Quirks aside, the Nuvi's interface is as easy to use as it's always been. I still like the large icon-based menu system that is designed to be used at an arm's length. There aren't very many menu options or available customizations, but the important ones are there and the shallow menu tree (only two levels deep) means that you won't spend too much time hunting around for things. And if that's not easy enough for you, nearly every menu screen has a help button located in the upper right corner to get you back on track.
However, the Nuvi's interface is starting to show its age. Upon closer inspection, the large cartoony icons display visible pixelation around their edges and text looks a bit blurry--particularly when compared to the glossy, high-resolution displays on the latest-generation TomTom devices. Odds are that you won't notice either of these issues when viewing the Nuvi by itself at highway speeds, but they bear mentioning. In the Garmin's defense, its matte-finish screen is more resistant to glare and the colorful goldenrod-and-gray maps with purple path overlay are extremely easy to see.
Without the assistance of cell towers or Wi-Fi access points, the Nuvi takes a bit longer to locate itself on the globe than a mobile phone does on its first boot. However, once it has locked into its position, subsequent GPS lock times are nearly instantaneous and always spot-on. Despite its longer initial lock time, the PND continues to excel over smartphones where overall GPS precision accuracy is concerned. I was surprised to see that the Nuvi 50 was able to lock onto its position within half a city block from a cold start while indoors. Our A-GPS-equipped and cell-tower-assisted smartphone was only able to get within two or three blocks without the aid of Wi-Fi. When used outdoors as it was designed to be, the Nuvi 50 was pinpoint-accurate even within the confines of the San Francisco Financial District's urban canyons. Even through tunnels and across the 4.5-mile covered San Francisco-Oakland Bay Bridge, the Nuvi was pretty much unflappable where positioning was concerned.
Our Nuvi 50 came preloaded with maps and Points of Interest (POIs) for the lower 49 United States. It also features a database of safety camera proximity points and can sound a chime upon approaching one of these red-light or speed cameras. If the chime is annoying to you, it can always be disabled in a menu.
We did all of our testing in the San Francisco Bay Area, so your mileage may vary on the accuracy of the Nuvi 50's routing. Path finding for short routes within the city limits was reasonably (but not blazing) fast, averaging about 3 to 5 seconds for trips within the city limits and about 10 to 15 seconds for trips of about 50 miles.

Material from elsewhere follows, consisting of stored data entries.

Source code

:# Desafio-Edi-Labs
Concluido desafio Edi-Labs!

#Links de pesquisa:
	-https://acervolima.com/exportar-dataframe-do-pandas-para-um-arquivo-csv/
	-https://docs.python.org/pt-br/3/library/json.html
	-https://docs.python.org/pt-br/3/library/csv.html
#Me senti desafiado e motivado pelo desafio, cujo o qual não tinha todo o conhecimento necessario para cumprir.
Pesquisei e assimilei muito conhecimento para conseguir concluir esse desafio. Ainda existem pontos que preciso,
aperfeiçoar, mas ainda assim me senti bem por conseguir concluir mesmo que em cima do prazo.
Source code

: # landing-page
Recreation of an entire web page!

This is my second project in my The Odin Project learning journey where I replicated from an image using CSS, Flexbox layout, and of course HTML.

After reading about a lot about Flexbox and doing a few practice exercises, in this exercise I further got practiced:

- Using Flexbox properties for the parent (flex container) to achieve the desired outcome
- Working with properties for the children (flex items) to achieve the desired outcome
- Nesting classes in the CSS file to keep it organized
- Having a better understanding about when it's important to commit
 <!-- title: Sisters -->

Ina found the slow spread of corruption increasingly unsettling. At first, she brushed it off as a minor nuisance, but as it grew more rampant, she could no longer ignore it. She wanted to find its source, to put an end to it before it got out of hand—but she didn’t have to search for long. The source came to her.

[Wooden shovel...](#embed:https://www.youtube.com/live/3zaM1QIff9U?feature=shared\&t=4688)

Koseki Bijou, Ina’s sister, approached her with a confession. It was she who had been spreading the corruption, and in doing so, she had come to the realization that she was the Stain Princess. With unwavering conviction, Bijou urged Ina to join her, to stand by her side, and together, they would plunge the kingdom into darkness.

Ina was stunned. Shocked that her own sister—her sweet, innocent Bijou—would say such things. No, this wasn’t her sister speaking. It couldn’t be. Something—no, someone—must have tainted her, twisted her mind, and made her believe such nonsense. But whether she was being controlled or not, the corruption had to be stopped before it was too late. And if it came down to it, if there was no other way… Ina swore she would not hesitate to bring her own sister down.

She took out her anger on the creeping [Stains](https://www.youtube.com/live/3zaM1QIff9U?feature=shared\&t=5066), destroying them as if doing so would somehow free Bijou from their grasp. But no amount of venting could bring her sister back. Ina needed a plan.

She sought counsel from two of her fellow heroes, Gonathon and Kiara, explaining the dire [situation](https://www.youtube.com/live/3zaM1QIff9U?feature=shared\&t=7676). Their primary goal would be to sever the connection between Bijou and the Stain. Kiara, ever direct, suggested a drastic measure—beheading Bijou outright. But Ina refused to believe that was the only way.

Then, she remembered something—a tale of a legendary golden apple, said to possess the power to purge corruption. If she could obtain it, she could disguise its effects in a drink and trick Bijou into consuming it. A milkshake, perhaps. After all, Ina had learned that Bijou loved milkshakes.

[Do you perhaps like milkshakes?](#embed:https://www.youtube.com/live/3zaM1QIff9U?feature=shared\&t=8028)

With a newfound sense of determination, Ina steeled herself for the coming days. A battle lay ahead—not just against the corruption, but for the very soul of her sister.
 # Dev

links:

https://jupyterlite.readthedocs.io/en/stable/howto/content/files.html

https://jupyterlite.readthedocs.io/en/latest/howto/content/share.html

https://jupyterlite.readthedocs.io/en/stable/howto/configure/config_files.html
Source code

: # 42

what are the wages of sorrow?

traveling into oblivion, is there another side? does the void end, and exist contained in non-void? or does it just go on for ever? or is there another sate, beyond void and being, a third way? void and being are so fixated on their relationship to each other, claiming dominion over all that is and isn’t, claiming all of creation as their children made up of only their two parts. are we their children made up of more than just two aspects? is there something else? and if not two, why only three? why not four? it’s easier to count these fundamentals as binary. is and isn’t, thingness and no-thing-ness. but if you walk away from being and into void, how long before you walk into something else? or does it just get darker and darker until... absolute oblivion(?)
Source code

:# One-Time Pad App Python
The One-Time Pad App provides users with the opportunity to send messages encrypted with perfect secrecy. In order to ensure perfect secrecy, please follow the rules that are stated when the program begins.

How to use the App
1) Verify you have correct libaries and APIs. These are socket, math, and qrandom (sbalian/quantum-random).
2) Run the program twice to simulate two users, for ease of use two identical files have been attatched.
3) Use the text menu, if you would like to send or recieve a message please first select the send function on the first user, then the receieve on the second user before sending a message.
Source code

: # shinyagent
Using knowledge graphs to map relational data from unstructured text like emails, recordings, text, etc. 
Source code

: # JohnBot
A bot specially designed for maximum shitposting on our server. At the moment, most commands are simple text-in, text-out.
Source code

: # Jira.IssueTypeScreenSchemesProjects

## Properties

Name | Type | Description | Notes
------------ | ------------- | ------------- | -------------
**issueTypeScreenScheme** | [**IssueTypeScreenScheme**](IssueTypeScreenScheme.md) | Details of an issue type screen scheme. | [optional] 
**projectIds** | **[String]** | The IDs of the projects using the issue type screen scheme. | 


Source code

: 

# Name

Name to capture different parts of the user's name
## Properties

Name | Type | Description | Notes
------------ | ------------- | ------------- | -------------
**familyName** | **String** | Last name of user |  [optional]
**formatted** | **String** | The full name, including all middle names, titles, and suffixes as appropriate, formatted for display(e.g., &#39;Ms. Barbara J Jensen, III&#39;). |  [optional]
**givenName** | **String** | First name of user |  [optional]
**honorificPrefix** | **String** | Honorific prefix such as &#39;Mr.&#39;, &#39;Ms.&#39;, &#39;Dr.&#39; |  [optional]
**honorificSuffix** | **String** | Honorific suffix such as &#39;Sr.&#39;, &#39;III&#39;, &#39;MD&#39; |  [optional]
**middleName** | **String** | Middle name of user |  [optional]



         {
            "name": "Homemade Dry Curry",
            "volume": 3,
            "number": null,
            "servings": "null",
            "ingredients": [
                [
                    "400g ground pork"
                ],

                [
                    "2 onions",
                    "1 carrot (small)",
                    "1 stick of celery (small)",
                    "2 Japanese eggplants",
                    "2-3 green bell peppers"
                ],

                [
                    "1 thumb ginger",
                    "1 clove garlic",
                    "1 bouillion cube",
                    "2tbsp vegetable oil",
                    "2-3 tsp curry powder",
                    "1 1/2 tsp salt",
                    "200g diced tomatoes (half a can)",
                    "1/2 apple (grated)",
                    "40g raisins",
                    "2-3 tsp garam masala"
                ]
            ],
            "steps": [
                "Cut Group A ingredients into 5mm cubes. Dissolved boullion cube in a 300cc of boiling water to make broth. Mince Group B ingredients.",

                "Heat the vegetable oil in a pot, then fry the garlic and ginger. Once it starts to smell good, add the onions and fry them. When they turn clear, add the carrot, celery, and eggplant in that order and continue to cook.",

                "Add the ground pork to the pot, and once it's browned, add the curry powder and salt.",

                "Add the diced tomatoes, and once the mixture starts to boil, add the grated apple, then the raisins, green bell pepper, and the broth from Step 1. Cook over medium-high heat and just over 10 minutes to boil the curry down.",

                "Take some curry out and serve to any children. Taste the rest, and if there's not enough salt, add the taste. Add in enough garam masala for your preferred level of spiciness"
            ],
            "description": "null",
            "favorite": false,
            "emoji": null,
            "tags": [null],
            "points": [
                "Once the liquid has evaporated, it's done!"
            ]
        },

Thankfully, the Nuvi got us where it said it would every time. However, like most PNDs I've tested, the Nuvi's database of local businesses was missing many smaller restaurants and privately owned establishments (including a few establishments that I've frequented for at least three years). Connected navigation devices bypass the limitations by augmenting their internal databases with Google or Yelp search, but at this price point such functionality is simply not available. That said, the Nuvi's database is preloaded with millions of destinations, and users can add up to 1,000 favorites and custom POIs if necessary.
At an MSRP of $139.99, the Nuvi 50 is an example of the downward march of PND pricing. Five years ago, a 3.5-inch GPS device cost more than twice as much as this 5-inch, well-featured navigator. Every navigator in Garmin's line includes one free map update out of the box, so your new Nuvi will have the newest maps for your first trip. However, those who want to make sure that they always have the newest available map data for the duration of the device's life can step up to the Nuvi 50LM for $179.99, which adds Lifetime Map updates.